In connection with our upcoming annual meeting of stockholders, we plan to file a proxy statement with the Securities and Exchange Commission. YOU ARE URGED TO READ THE PROXY STATEMENT WHEN IT IS AVAILABLE BECAUSE IT CONTAINS IMPORTANT INFORMATION. Investors and security holders may obtain a free copy of the proxy statement and other material (when available) and any other documents that may be filed by our Company with the Securities and Exchange Commission in connection with the annual meeting at the Securities and Exchange Commission’s web site at www.sec.gov. Stockholders of our Company may also obtain free copies of the proxy statement and other documents filed by our Company in connection with the annual meeting by directing a request to: 690 East Lamar Blvd., Suite 200, Arlington, Texas 76011, Attention: Assistant Secretary.
SOLICITATION; EXPENSES
In addition to the use of the mails, proxies may be solicited by personal interview, telephone, electronic mail or other means by our directors and executive officers who will not be specially compensated for these services.

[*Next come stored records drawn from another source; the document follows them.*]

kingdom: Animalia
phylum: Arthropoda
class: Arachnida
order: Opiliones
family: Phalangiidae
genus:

The entire expense of preparing, assembling, printing and mailing this proxy solicitation and related materials and the cost of soliciting proxies will be borne by our Company. We will also request that brokers, nominees, custodians and other fiduciaries forward soliciting materials to the beneficial owners of shares held of record by such brokers, nominees, custodians and other fiduciaries. We will reimburse such persons for their reasonable expenses in connection therewith.